THE PROBLEM
This exercise calls for an exact copy of the listing, with no pictures kept.
DATA LISTING below:
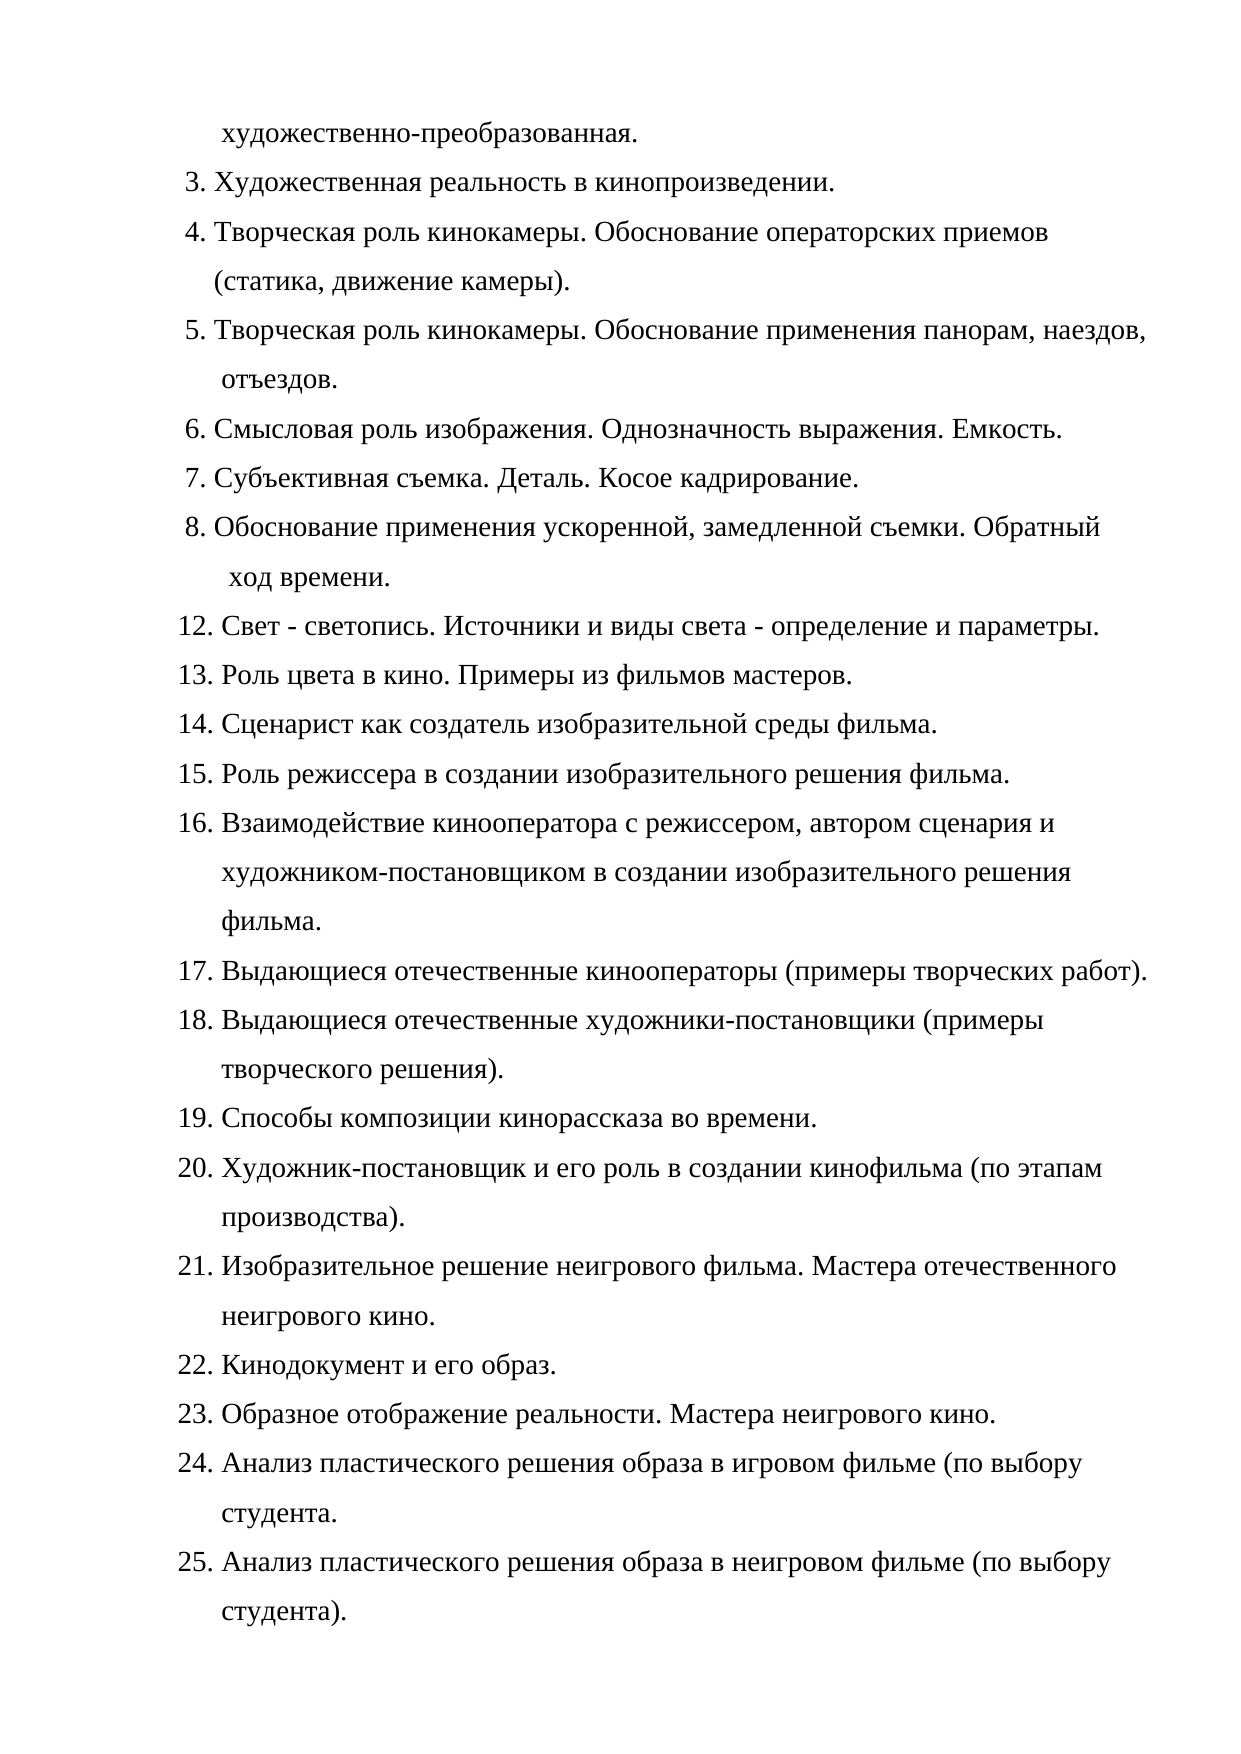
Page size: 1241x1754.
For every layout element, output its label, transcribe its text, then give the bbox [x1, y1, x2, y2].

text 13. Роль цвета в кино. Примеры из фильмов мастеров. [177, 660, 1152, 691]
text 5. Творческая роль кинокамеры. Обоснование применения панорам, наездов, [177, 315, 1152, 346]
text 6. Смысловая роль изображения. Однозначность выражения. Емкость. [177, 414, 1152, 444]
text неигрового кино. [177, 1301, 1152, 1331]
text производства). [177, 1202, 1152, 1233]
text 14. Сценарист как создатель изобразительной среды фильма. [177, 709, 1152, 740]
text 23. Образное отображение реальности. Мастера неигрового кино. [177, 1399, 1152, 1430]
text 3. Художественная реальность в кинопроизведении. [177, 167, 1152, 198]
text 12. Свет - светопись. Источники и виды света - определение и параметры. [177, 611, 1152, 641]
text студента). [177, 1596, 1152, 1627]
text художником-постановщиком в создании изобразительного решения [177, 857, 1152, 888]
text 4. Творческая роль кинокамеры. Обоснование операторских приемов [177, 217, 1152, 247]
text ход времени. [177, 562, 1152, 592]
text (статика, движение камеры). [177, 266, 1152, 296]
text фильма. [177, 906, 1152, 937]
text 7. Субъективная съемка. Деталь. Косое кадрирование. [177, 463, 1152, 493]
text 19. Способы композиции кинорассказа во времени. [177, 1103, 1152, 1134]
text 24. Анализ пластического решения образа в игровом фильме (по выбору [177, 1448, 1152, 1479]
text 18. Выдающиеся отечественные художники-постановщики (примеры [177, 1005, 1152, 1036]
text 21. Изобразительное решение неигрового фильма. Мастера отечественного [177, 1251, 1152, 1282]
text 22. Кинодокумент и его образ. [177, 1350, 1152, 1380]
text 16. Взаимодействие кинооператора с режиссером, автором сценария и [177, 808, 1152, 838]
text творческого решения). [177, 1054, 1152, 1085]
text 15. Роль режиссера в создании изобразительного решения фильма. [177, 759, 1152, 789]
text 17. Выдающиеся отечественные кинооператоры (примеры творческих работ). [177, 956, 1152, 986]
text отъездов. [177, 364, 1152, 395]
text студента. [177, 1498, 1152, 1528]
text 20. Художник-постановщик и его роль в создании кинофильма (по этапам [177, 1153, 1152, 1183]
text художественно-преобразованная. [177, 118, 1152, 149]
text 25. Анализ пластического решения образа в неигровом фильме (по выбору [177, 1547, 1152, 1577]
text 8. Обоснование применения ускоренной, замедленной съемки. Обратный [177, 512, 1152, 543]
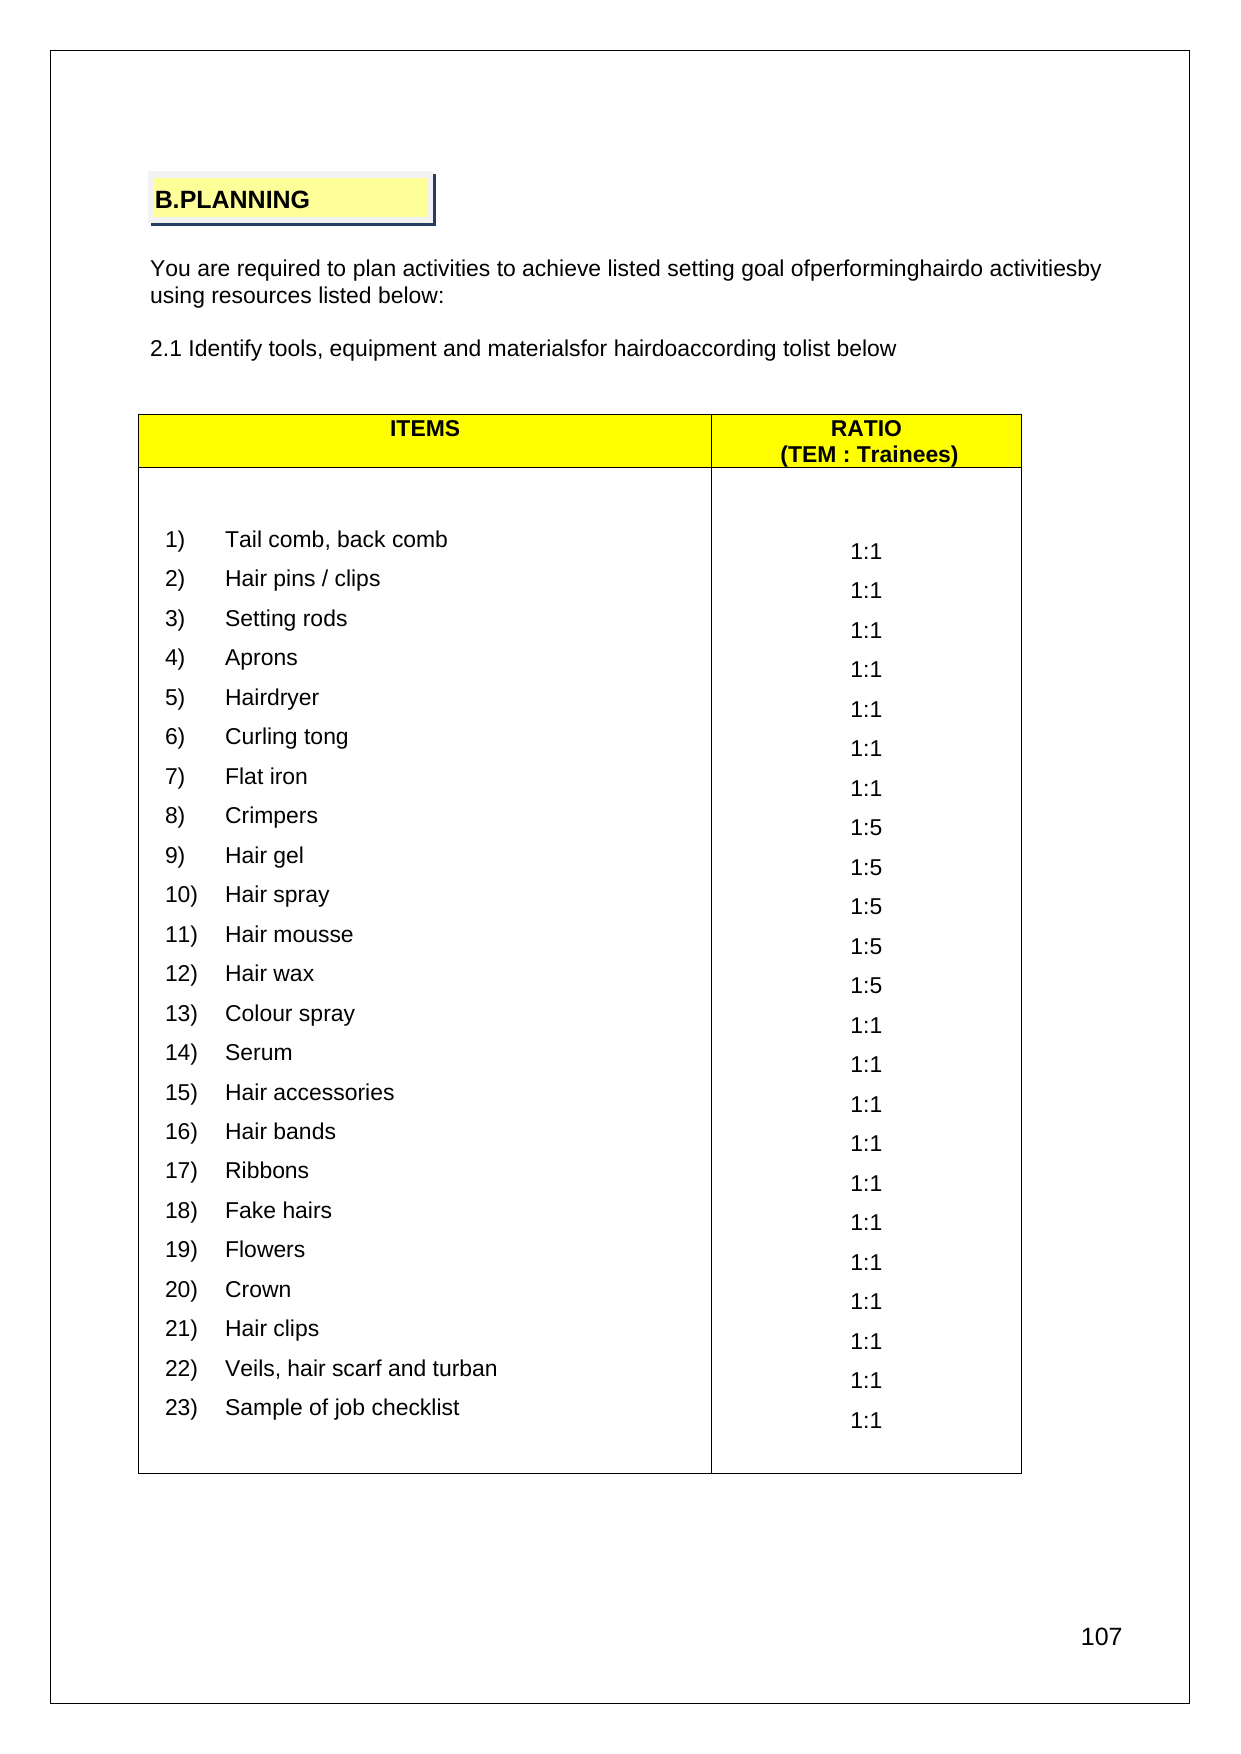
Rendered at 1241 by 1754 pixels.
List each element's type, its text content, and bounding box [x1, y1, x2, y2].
End of DATA LISTING.
TASK ANSWER
Page size: 1241x1754.
For every layout element, output its label, transcribe its text, then give the bbox [x1, y1, x2, y2].

text 13. Роль цвета в кино. Примеры из фильмов мастеров. [177, 660, 1152, 691]
text 5. Творческая роль кинокамеры. Обоснование применения панорам, наездов, [177, 315, 1152, 346]
text 6. Смысловая роль изображения. Однозначность выражения. Емкость. [177, 414, 1152, 444]
text неигрового кино. [177, 1301, 1152, 1331]
text производства). [177, 1202, 1152, 1233]
text 14. Сценарист как создатель изобразительной среды фильма. [177, 709, 1152, 740]
text 23. Образное отображение реальности. Мастера неигрового кино. [177, 1399, 1152, 1430]
text 3. Художественная реальность в кинопроизведении. [177, 167, 1152, 198]
text 12. Свет - светопись. Источники и виды света - определение и параметры. [177, 611, 1152, 641]
text студента). [177, 1596, 1152, 1627]
text художником-постановщиком в создании изобразительного решения [177, 857, 1152, 888]
text 4. Творческая роль кинокамеры. Обоснование операторских приемов [177, 217, 1152, 247]
text ход времени. [177, 562, 1152, 592]
text (статика, движение камеры). [177, 266, 1152, 296]
text фильма. [177, 906, 1152, 937]
text 7. Субъективная съемка. Деталь. Косое кадрирование. [177, 463, 1152, 493]
text 19. Способы композиции кинорассказа во времени. [177, 1103, 1152, 1134]
text 24. Анализ пластического решения образа в игровом фильме (по выбору [177, 1448, 1152, 1479]
text 18. Выдающиеся отечественные художники-постановщики (примеры [177, 1005, 1152, 1036]
text 21. Изобразительное решение неигрового фильма. Мастера отечественного [177, 1251, 1152, 1282]
text 22. Кинодокумент и его образ. [177, 1350, 1152, 1380]
text 16. Взаимодействие кинооператора с режиссером, автором сценария и [177, 808, 1152, 838]
text творческого решения). [177, 1054, 1152, 1085]
text 15. Роль режиссера в создании изобразительного решения фильма. [177, 759, 1152, 789]
text 17. Выдающиеся отечественные кинооператоры (примеры творческих работ). [177, 956, 1152, 986]
text отъездов. [177, 364, 1152, 395]
text студента. [177, 1498, 1152, 1528]
text 20. Художник-постановщик и его роль в создании кинофильма (по этапам [177, 1153, 1152, 1183]
text художественно-преобразованная. [177, 118, 1152, 149]
text 25. Анализ пластического решения образа в неигровом фильме (по выбору [177, 1547, 1152, 1577]
text 8. Обоснование применения ускоренной, замедленной съемки. Обратный [177, 512, 1152, 543]
Rendered at 1241 by 1754 pixels.
List each element's type, its text content, and bounding box [x1, y1, x2, y2].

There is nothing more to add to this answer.